▶ PROBLEM REQUIREMENTS
In the listing below, the answer starts at the line that has "The time-sharing chapter includes" and stops after the line that has "The time-sharing chapter also"; please repeat that part exactly and nothing more.

▶ DATASET EXTRACT
▼▼▼

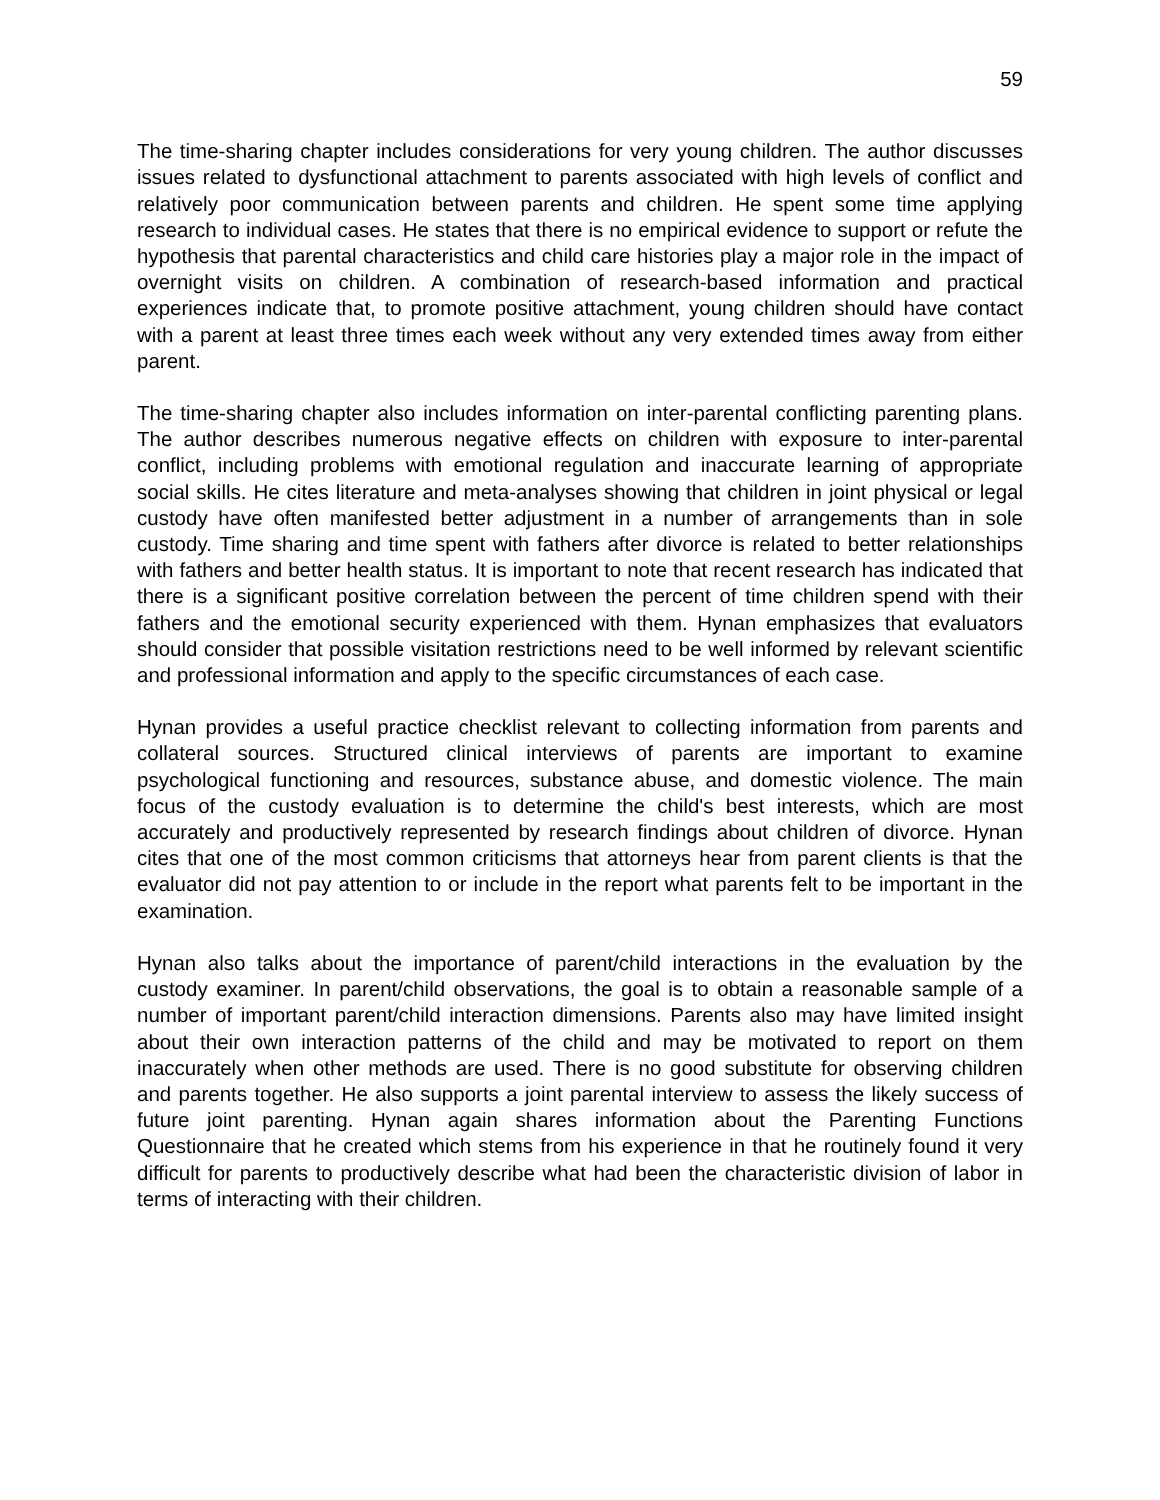59
The time-sharing chapter includes considerations for very young children. The author discusses issues related to dysfunctional attachment to parents associated with high levels of conflict and relatively poor communication between parents and children. He spent some time applying research to individual cases. He states that there is no empirical evidence to support or refute the hypothesis that parental characteristics and child care histories play a major role in the impact of overnight visits on children. A combination of research-based information and practical experiences indicate that, to promote positive attachment, young children should have contact with a parent at least three times each week without any very extended times away from either parent.
The time-sharing chapter also includes information on inter-parental conflicting parenting plans. The author describes numerous negative effects on children with exposure to inter-parental conflict, including problems with emotional regulation and inaccurate learning of appropriate social skills. He cites literature and meta-analyses showing that children in joint physical or legal custody have often manifested better adjustment in a number of arrangements than in sole custody. Time sharing and time spent with fathers after divorce is related to better relationships with fathers and better health status. It is important to note that recent research has indicated that there is a significant positive correlation between the percent of time children spend with their fathers and the emotional security experienced with them. Hynan emphasizes that evaluators should consider that possible visitation restrictions need to be well informed by relevant scientific and professional information and apply to the specific circumstances of each case.
Hynan provides a useful practice checklist relevant to collecting information from parents and collateral sources. Structured clinical interviews of parents are important to examine psychological functioning and resources, substance abuse, and domestic violence. The main focus of the custody evaluation is to determine the child's best interests, which are most accurately and productively represented by research findings about children of divorce. Hynan cites that one of the most common criticisms that attorneys hear from parent clients is that the evaluator did not pay attention to or include in the report what parents felt to be important in the examination.
Hynan also talks about the importance of parent/child interactions in the evaluation by the custody examiner. In parent/child observations, the goal is to obtain a reasonable sample of a number of important parent/child interaction dimensions. Parents also may have limited insight about their own interaction patterns of the child and may be motivated to report on them inaccurately when other methods are used. There is no good substitute for observing children and parents together. He also supports a joint parental interview to assess the likely success of future joint parenting. Hynan again shares information about the Parenting Functions Questionnaire that he created which stems from his experience in that he routinely found it very difficult for parents to productively describe what had been the characteristic division of labor in terms of interacting with their children.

▲▲▲

▶ RESULT
The time-sharing chapter includes considerations for very young children. The author discusses issues related to dysfunctional attachment to parents associated with high levels of conflict and relatively poor communication between parents and children. He spent some time applying research to individual cases. He states that there is no empirical evidence to support or refute the hypothesis that parental characteristics and child care histories play a major role in the impact of overnight visits on children. A combination of research-based information and practical experiences indicate that, to promote positive attachment, young children should have contact with a parent at least three times each week without any very extended times away from either parent.
The time-sharing chapter also includes information on inter-parental conflicting parenting plans. The author describes numerous negative effects on children with exposure to inter-parental conflict, including problems with emotional regulation and inaccurate learning of appropriate social skills. He cites literature and meta-analyses showing that children in joint physical or legal custody have often manifested better adjustment in a number of arrangements than in sole custody. Time sharing and time spent with fathers after divorce is related to better relationships with fathers and better health status. It is important to note that recent research has indicated that there is a significant positive correlation between the percent of time children spend with their fathers and the emotional security experienced with them. Hynan emphasizes that evaluators should consider that possible visitation restrictions need to be well informed by relevant scientific and professional information and apply to the specific circumstances of each case.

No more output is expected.